The current securities regulatory framework is built on the premise of regulating issuers and intermediaries (including broker-dealers, investment advisors, exchanges, clearing agencies, etc.). The rule-makers at that time may not have foreseen the emergence of self-executing code or scenarios where such entities could be replaced. Therefore, I have instructed the committee staff to explore whether further guidance or rules should be issued, whether supplementary regulatory guidance or amendments to existing regulations are needed, so that registered entities can trade with these on-chain systems in compliance with the law.

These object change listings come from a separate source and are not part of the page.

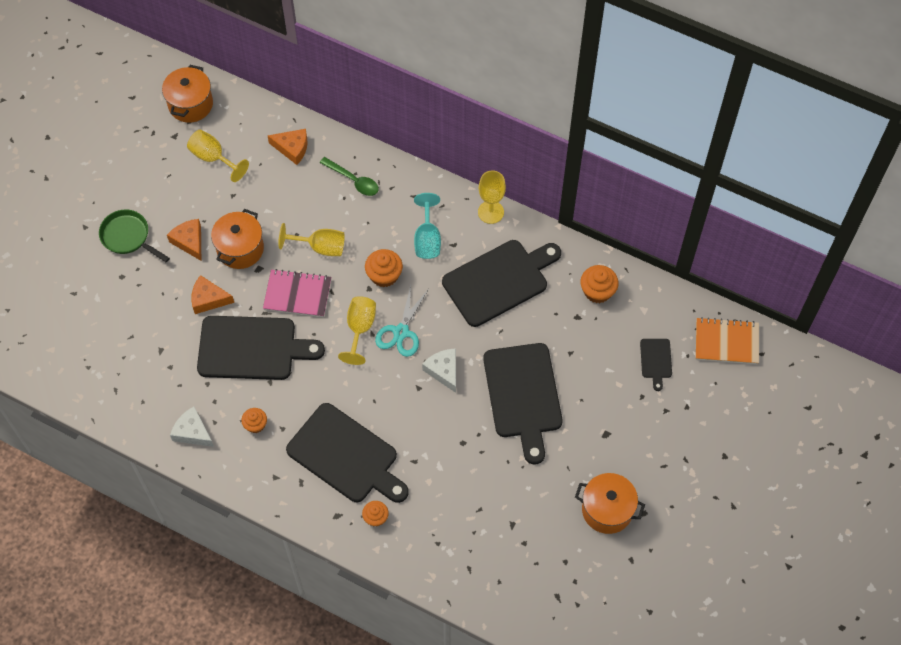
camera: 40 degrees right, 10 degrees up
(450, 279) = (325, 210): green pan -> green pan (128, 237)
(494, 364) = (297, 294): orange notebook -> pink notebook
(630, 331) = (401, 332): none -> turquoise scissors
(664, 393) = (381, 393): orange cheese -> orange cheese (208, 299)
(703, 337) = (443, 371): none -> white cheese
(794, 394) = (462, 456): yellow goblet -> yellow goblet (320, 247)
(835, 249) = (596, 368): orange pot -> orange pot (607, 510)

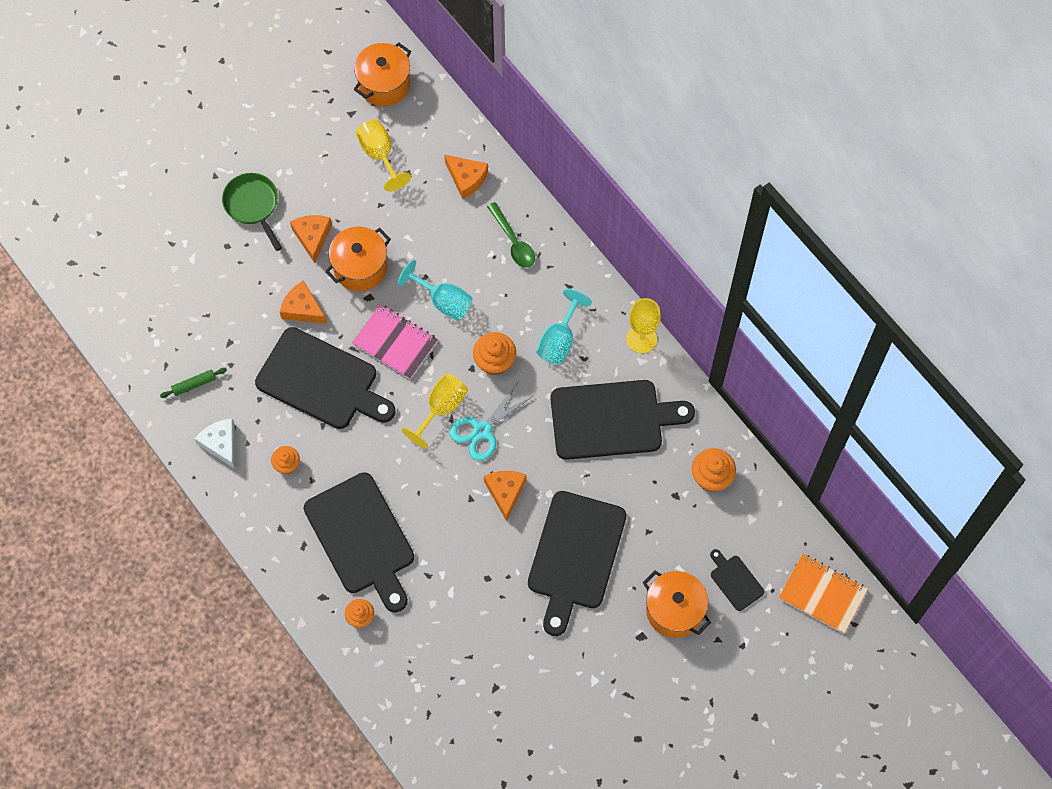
camera: 25 degrees right, 5 degrees up
(147, 395) = (194, 384): none -> green rolling pin
(320, 247) = (443, 301): yellow goblet -> turquoise goblet
(443, 371) = (505, 492): white cheese -> orange cheese
(607, 510) = (601, 718): orange pot -> orange pot (674, 610)
(656, 361) = (735, 581): black cutting board -> black cutting board turned 120 degrees clockwise

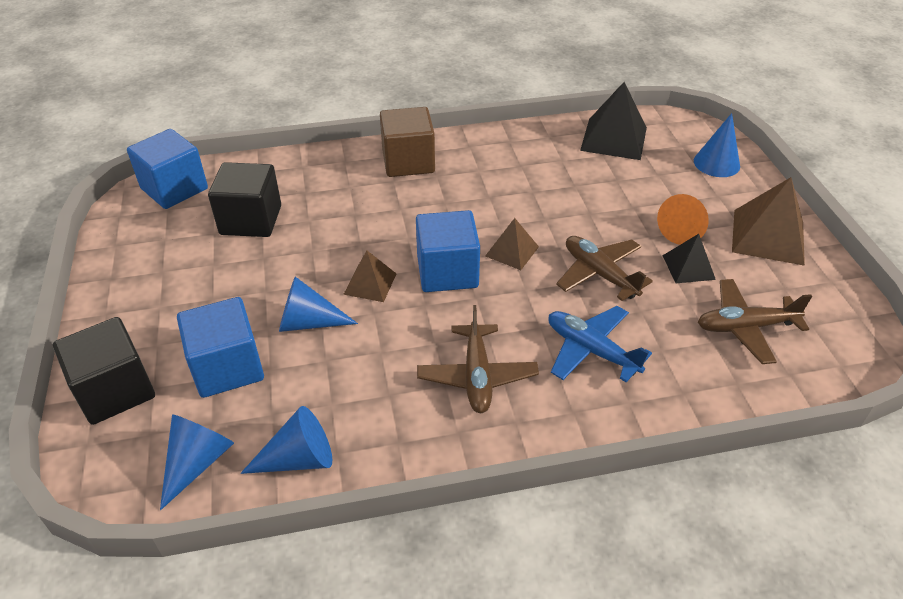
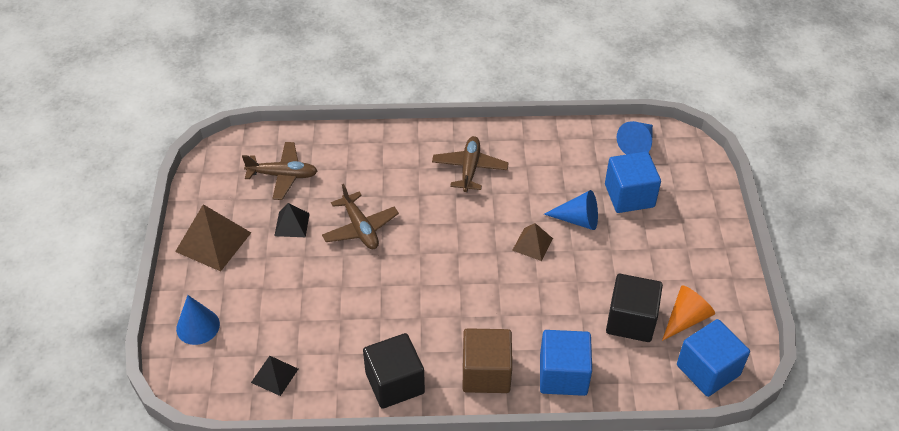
camera: 170 degrees left, 5 degrees up
(115, 390) = (698, 190): black cube -> black cube (395, 383)
(299, 459) = (580, 138): blue cone -> none
(447, 272) = (473, 246): blue cube -> blue cube (563, 375)
(512, 251) = (419, 257): brown pyramid -> none
(591, 350) = (392, 174): blue plane -> none
(613, 138) = (274, 375): black pyramid -> black pyramid, size x0.58
(684, 229) = (274, 258): orange cone -> orange cone (685, 319)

I also recognize the potential for issuers and intermediaries to use on-chain systems to eliminate economic friction, enhance capital efficiency, develop new financial products, and improve liquidity. Existing securities regulations already consider the use of new technologies, but I have asked the staff to assess whether the committee rules need to be amended to provide more targeted adaptive adjustments for registered entities operating on-chain financial systems.

During the SEC and its staff's development of specialized rules for on-chain financial markets, I have directed the working team to explore establishing a "conditional exemption mechanism" (also known as an "innovation exemption pathway") to enable both registered and unregistered entities to accelerate the launch of on-chain financial products and services. This exemption mechanism encourages developers, entrepreneurs, and relevant institutions to develop on-chain technology in the U.S. by setting compliance innovation conditions, thereby advancing President Trump's vision of "making the U.S. a global hub for crypto assets"

Thank you all for listening, and I look forward to the upcoming discussion.